Quoting: chrI don't know much about Cairo. I read the Wikipedia article, but care to share something about relevance to AMD or Nvidia or about Cairo's future importance?Welllll, I'm not a technically knowledgeable person, I'm more interested in strategy and politics. But my take is this. Up until recently, display on Linux was run by X. This has some great things and was impressive in its day, but despite many efforts with some success to update it, it has become long in the tooth and so X developers eventually plotted its replacement, which is called Cairo. It probably isn't entirely a "Dump X and everything in it and put Cairo in instead" kind of thingie, they seem to be salvaging a fair amount of old stuff, but still--the end game is that display is being managed in a fundamentally different way.
This has taken bloody forever to do and even more of forever to gradually get integrated into everything else that needs to tell the system to display things--notably though not exclusively desktop environments and window managers, like Gnome, KDE, etc etc etc.
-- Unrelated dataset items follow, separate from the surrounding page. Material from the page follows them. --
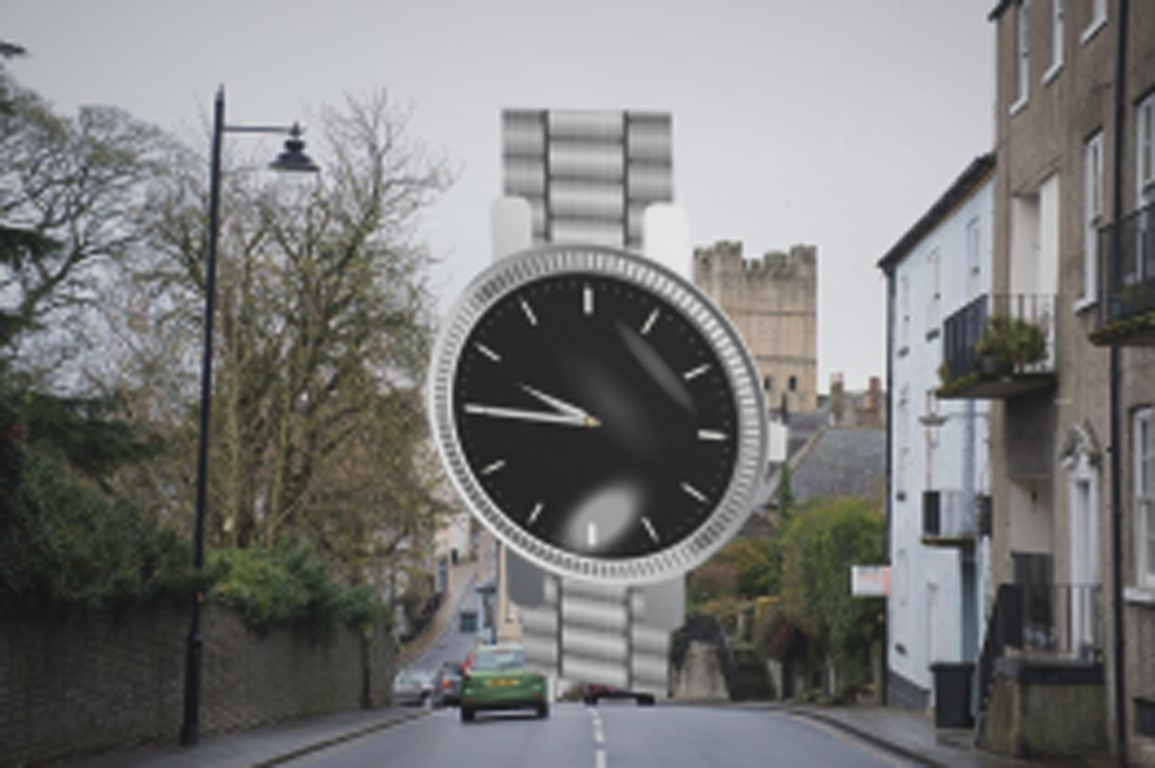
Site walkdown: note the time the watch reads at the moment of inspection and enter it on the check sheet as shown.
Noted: 9:45
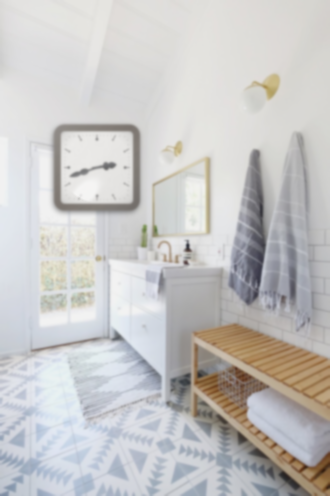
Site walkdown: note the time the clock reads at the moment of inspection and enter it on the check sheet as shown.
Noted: 2:42
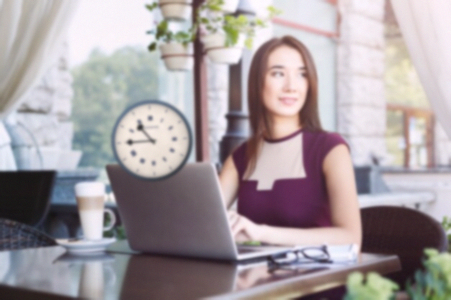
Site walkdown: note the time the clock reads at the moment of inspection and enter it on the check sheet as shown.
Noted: 10:45
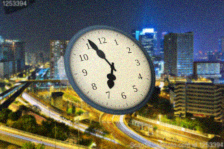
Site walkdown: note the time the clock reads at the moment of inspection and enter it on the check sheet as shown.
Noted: 6:56
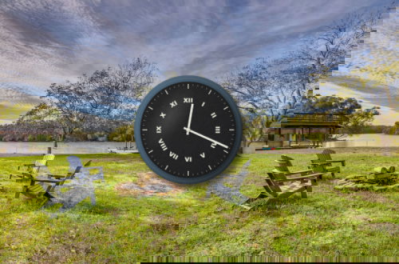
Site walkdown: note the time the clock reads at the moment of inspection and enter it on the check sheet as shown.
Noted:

And as this has moved along, it has been necessary to basically keep X going alongside Cairo, so everyone's still kind of using X so far even if they've started moving to Cairo. Which means so far it's sort of workable for NVidia to ignore Cairo (which they apparently have some kind of weird proprietary reason for doing).
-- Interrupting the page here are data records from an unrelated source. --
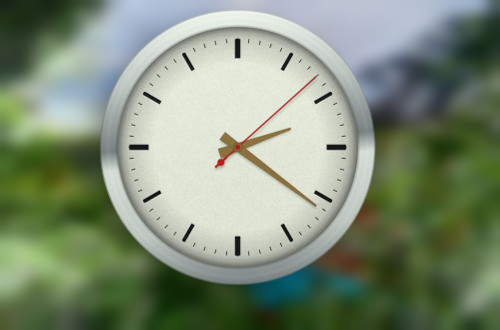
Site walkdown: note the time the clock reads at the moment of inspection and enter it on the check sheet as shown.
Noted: 2:21:08
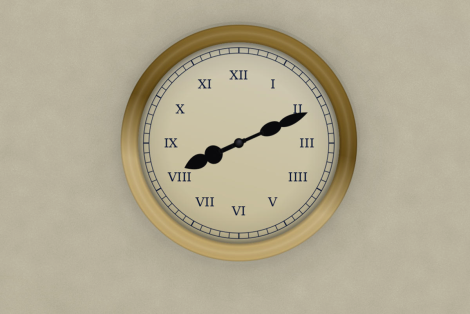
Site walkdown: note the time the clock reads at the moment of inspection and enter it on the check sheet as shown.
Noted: 8:11
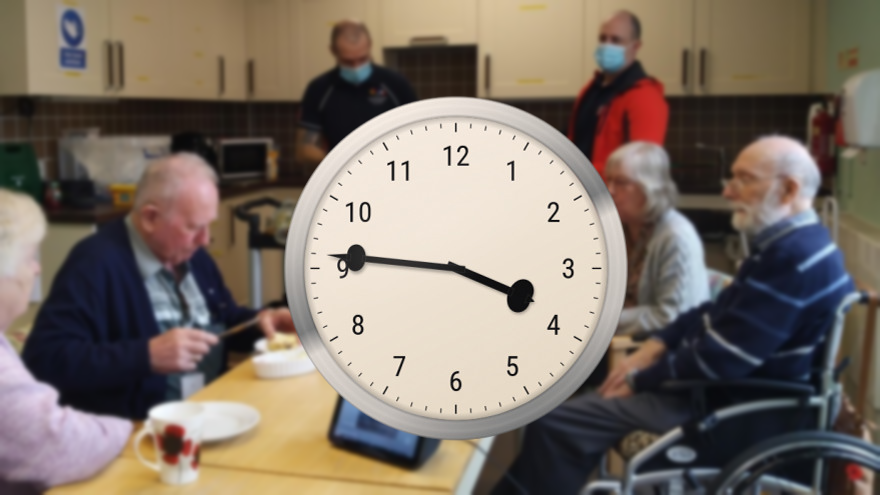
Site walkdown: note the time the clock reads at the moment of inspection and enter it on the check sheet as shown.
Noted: 3:46
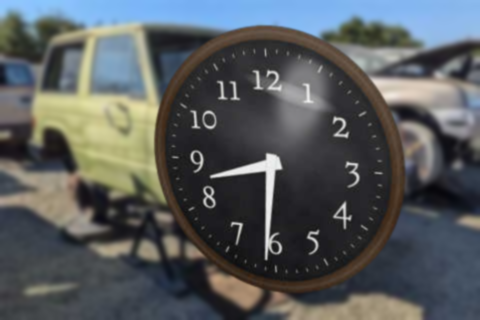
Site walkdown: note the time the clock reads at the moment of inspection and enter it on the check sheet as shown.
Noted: 8:31
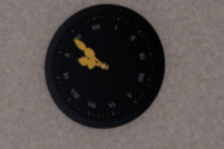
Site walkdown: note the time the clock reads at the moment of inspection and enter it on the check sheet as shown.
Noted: 9:54
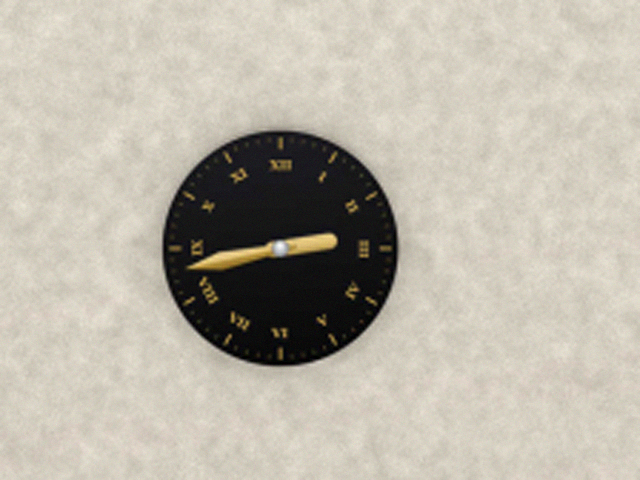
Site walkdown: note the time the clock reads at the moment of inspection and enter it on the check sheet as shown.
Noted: 2:43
But. More and more distros, more and more desktop environments, are getting the bugs and missing features worked out of their Cairo implementations. At some point they're going to start dropping X. At which point if you have an NVidia card, what you'll have is a graphics card which cannot talk to the piece of Linux running graphics. I gotta figure that's going to be a serious problem. At a minimum, X is going to be still available but kind of deprecated with less and less maintenance, while Cairo gets all the features. Plus, there are reasons they put all that masses of effort to do a new X-like thing, and some of those reasons are relevant to gaming; if you're stuck with a card that uses fallback legacy X instead of Cairo, there's going to be disadvantages to that even if X is still kind of there.
As you can see, that whole analysis and not a single mention of a technical feature; I don't really know about that stuff.
Quoting: whizseI think you mean Wayland instead of Cairo?Oh, man, you're totally right. Computy stuff has too many names. And, you know, I may be exaggerating the difficulty; maybe they'll get support.
Quoting: Purple Library GuyQuoting: whizseI think you mean Wayland instead of Cairo?Oh, man, you're totally right. Computy stuff has too many names. And, you know, I may be exaggerating the difficulty; maybe they'll get support.
Ahh I do have a (similarly vague) understanding of Wayland. Cool. Thanks for the summary anyway.
I think I remember reading that KDE has been doing new stuff only for Wayland for a while now to push it along.